[EXERCISE DESCRIPTION] Print every record below exactly as it stands, but leave out the pictures.
[DATA SHOWN — start]
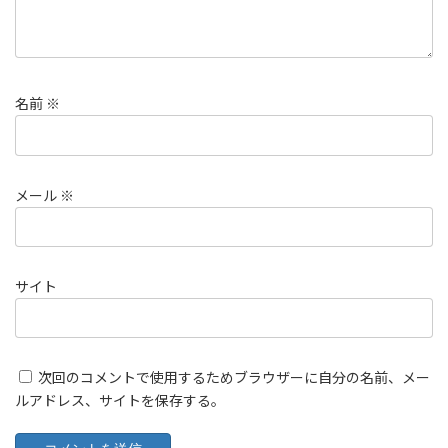
名前
※
メール
※
サイト
次回のコメントで使用するためブラウザーに自分の名前、メー
ルアドレス、サイトを保存する。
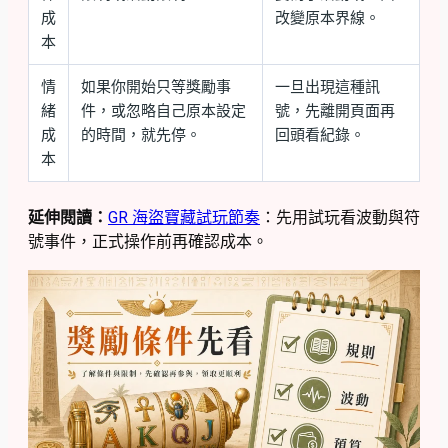
成
改變原本界線。
本
情
如果你開始只等獎勵事
一旦出現這種訊
緒
件，或忽略自己原本設定
號，先離開頁面再
成
的時間，就先停。
回頭看紀錄。
本
延伸閱讀：
GR 海盜寶藏試玩節奏
：先用試玩看波動與符
號事件，正式操作前再確認成本。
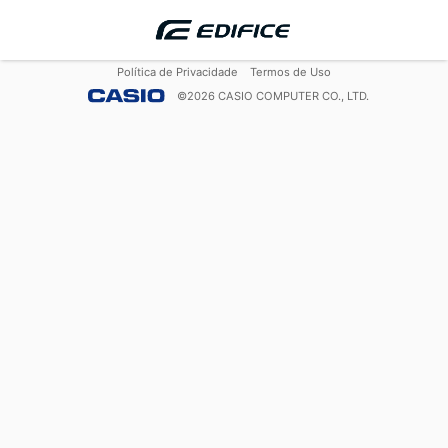
Política de Privacidade
Termos de Uso
©
2026
CASIO COMPUTER CO., LTD.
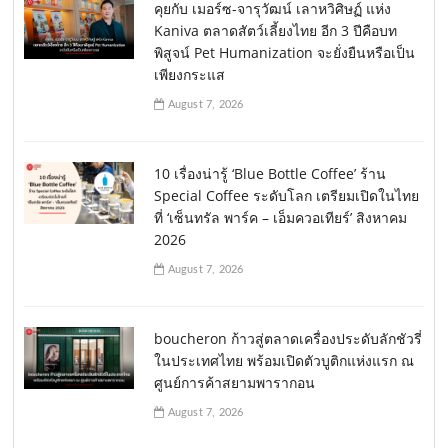
คุยกับ เมอร์ซ-จารุวัฒน์ เลาหวิศิษฏ์ แห่ง
Kaniva ตลาดสัตว์เลี้ยงไทย อีก 3 ปีคือบท
พิสูจน์ Pet Humanization จะยั่งยืนหรือเป็น
เพียงกระแส
August 7, 2026
10 เรื่องน่ารู้ ‘Blue Bottle Coffee’ ร้าน
Special Coffee ระดับโลก เตรียมเปิดในไทย
ที่ ‘เซ็นทรัล พาร์ค – เอ็มควอเทียร์’ สิงหาคม
2026
August 7, 2026
boucheron ก้าวสู่ตลาดเครื่องประดับลักชัวรี่
ในประเทศไทย พร้อมเปิดตัวบูติกแห่งแรก ณ
ศูนย์การค้าสยามพารากอน
August 7, 2026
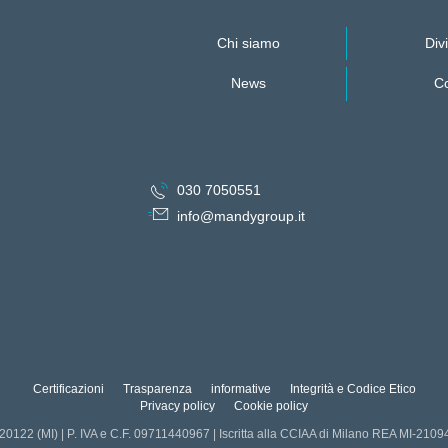
Chi siamo
Divi
News
Co
030 7050551
info@mandygroup.it
Certificazioni
Trasparenza
informative
Integrità e Codice Etico
Privacy policy
Cookie policy
 20122 (MI) | P. IVA e C.F. 09711440967 | Iscritta alla CCIAA di Milano REA MI-210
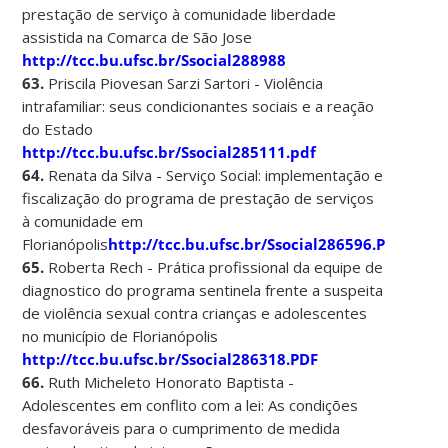
prestação de serviço à comunidade liberdade
assistida na Comarca de São Jose
http://tcc.bu.ufsc.br/Ssocial288988
63.
Priscila Piovesan Sarzi Sartori - Violência
intrafamiliar: seus condicionantes sociais e a reação
do Estado
http://tcc.bu.ufsc.br/Ssocial285111.pdf
64.
Renata da Silva - Serviço Social: implementação e
fiscalização do programa de prestação de serviços
à comunidade em
Florianópolis
http://tcc.bu.ufsc.br/Ssocial286596.PDF
65.
Roberta Rech - Prática profissional da equipe de
diagnostico do programa sentinela frente a suspeita
de violência sexual contra crianças e adolescentes
no município de Florianópolis
http://tcc.bu.ufsc.br/Ssocial286318.PDF
66.
Ruth Micheleto Honorato Baptista -
Adolescentes em conflito com a lei: As condições
desfavoráveis para o cumprimento de medida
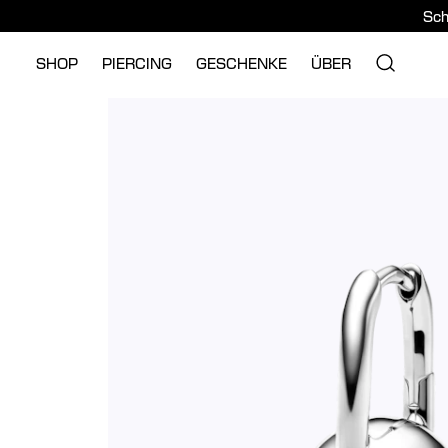
Sch
SHOP
PIERCING
GESCHENKE
ÜBER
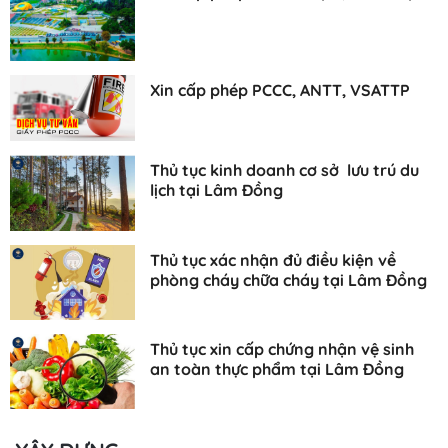
Xin cấp phép PCCC, ANTT, VSATTP
Thủ tục kinh doanh cơ sở lưu trú du
lịch tại Lâm Đồng
Thủ tục xác nhận đủ điều kiện về
phòng cháy chữa cháy tại Lâm Đồng
Thủ tục xin cấp chứng nhận vệ sinh
an toàn thực phẩm tại Lâm Đồng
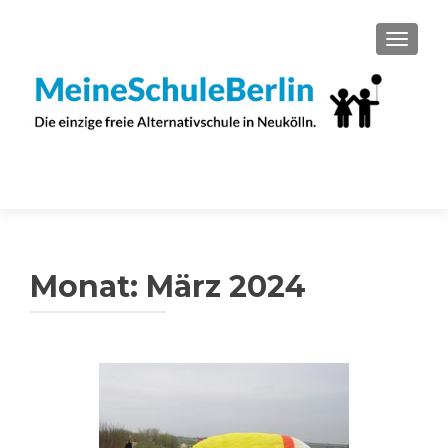
SCHAL
Monat:
März 2024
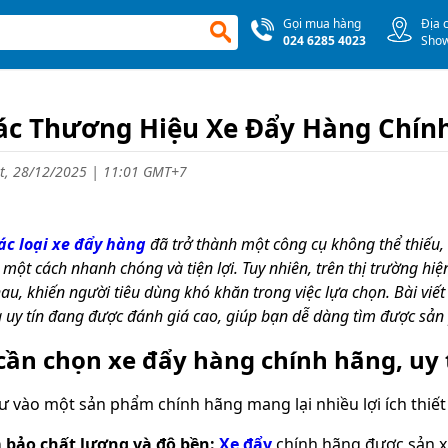
Gọi mua hàng
Địa 
024 6285 4023
Sho
ác Thương Hiệu Xe Đẩy Hàng Chín
, 28/12/2025 | 11:01 GMT+7
ác loại xe đẩy hàng
đã trở thành một công cụ không thể thiếu,
một cách nhanh chóng và tiện lợi. Tuy nhiên, trên thị trường hiện
au, khiến người tiêu dùng khó khăn trong việc lựa chọn. Bài viết
 uy tín đang được đánh giá cao, giúp bạn dễ dàng tìm được sản
cần chọn xe đẩy hàng chính hãng, uy 
tư vào một sản phẩm chính hãng mang lại nhiều lợi ích thiết
bảo chất lượng và độ bền:
Xe đẩy
chính hãng được sản xu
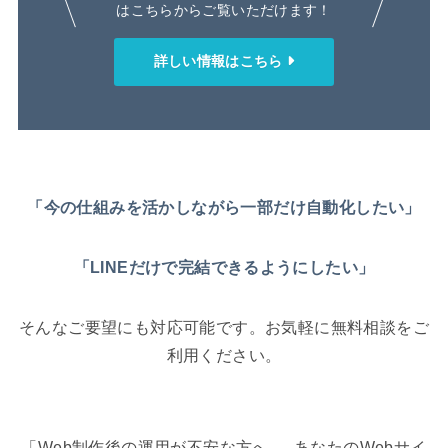
はこちらからご覧いただけます！
詳しい情報はこちら
「今の仕組みを活かしながら一部だけ自動化したい」
「LINEだけで完結できるようにしたい」
そんなご要望にも対応可能です。お気軽に無料相談をご
利用ください。
「Web制作後の運用が不安な方へ ― あなたのWebサイ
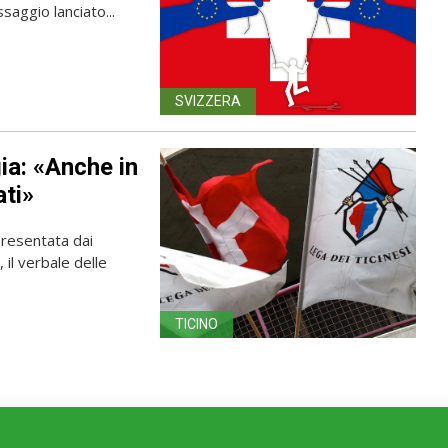
saggio lanciato...
SVIZZERA
ia: «Anche in
ati»
resentata dai
 il verbale delle
TICINO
[DATA SHOWN — finish]
[EXERCISE SOLUTION]
名前
※
メール
※
サイト
次回のコメントで使用するためブラウザーに自分の名前、メー
ルアドレス、サイトを保存する。
成
改變原本界線。
本
情
如果你開始只等獎勵事
一旦出現這種訊
緒
件，或忽略自己原本設定
號，先離開頁面再
成
的時間，就先停。
回頭看紀錄。
本
延伸閱讀：
GR 海盜寶藏試玩節奏
：先用試玩看波動與符
號事件，正式操作前再確認成本。
Política de Privacidade
Termos de Uso
©
2026
CASIO COMPUTER CO., LTD.
คุยกับ เมอร์ซ-จารุวัฒน์ เลาหวิศิษฏ์ แห่ง
Kaniva ตลาดสัตว์เลี้ยงไทย อีก 3 ปีคือบท
พิสูจน์ Pet Humanization จะยั่งยืนหรือเป็น
เพียงกระแส
August 7, 2026
10 เรื่องน่ารู้ ‘Blue Bottle Coffee’ ร้าน
Special Coffee ระดับโลก เตรียมเปิดในไทย
ที่ ‘เซ็นทรัล พาร์ค – เอ็มควอเทียร์’ สิงหาคม
2026
August 7, 2026
boucheron ก้าวสู่ตลาดเครื่องประดับลักชัวรี่
ในประเทศไทย พร้อมเปิดตัวบูติกแห่งแรก ณ
ศูนย์การค้าสยามพารากอน
August 7, 2026
Chi siamo
Divi
News
Co
030 7050551
info@mandygroup.it
Certificazioni
Trasparenza
informative
Integrità e Codice Etico
Privacy policy
Cookie policy
 20122 (MI) | P. IVA e C.F. 09711440967 | Iscritta alla CCIAA di Milano REA MI-210
prestação de serviço à comunidade liberdade
assistida na Comarca de São Jose
http://tcc.bu.ufsc.br/Ssocial288988
63.
Priscila Piovesan Sarzi Sartori - Violência
intrafamiliar: seus condicionantes sociais e a reação
do Estado
http://tcc.bu.ufsc.br/Ssocial285111.pdf
64.
Renata da Silva - Serviço Social: implementação e
fiscalização do programa de prestação de serviços
à comunidade em
Florianópolis
http://tcc.bu.ufsc.br/Ssocial286596.PDF
65.
Roberta Rech - Prática profissional da equipe de
diagnostico do programa sentinela frente a suspeita
de violência sexual contra crianças e adolescentes
no município de Florianópolis
http://tcc.bu.ufsc.br/Ssocial286318.PDF
66.
Ruth Micheleto Honorato Baptista -
Adolescentes em conflito com a lei: As condições
desfavoráveis para o cumprimento de medida
Sch
SHOP
PIERCING
GESCHENKE
ÜBER
Xin cấp phép PCCC, ANTT, VSATTP
Thủ tục kinh doanh cơ sở lưu trú du
lịch tại Lâm Đồng
Thủ tục xác nhận đủ điều kiện về
phòng cháy chữa cháy tại Lâm Đồng
Thủ tục xin cấp chứng nhận vệ sinh
an toàn thực phẩm tại Lâm Đồng
SCHAL
Monat:
März 2024
Gọi mua hàng
Địa 
024 6285 4023
Sho
ác Thương Hiệu Xe Đẩy Hàng Chín
, 28/12/2025 | 11:01 GMT+7
ác loại xe đẩy hàng
đã trở thành một công cụ không thể thiếu,
một cách nhanh chóng và tiện lợi. Tuy nhiên, trên thị trường hiện
au, khiến người tiêu dùng khó khăn trong việc lựa chọn. Bài viết
 uy tín đang được đánh giá cao, giúp bạn dễ dàng tìm được sản
cần chọn xe đẩy hàng chính hãng, uy 
tư vào một sản phẩm chính hãng mang lại nhiều lợi ích thiết
bảo chất lượng và độ bền:
Xe đẩy
chính hãng được sản xu
はこちらからご覧いただけます！
詳しい情報はこちら
「今の仕組みを活かしながら一部だけ自動化したい」
「LINEだけで完結できるようにしたい」
そんなご要望にも対応可能です。お気軽に無料相談をご
利用ください。
「Web制作後の運用が不安な方へ ― あなたのWebサイ
saggio lanciato...
SVIZZERA
ia: «Anche in
ati»
resentata dai
 il verbale delle
TICINO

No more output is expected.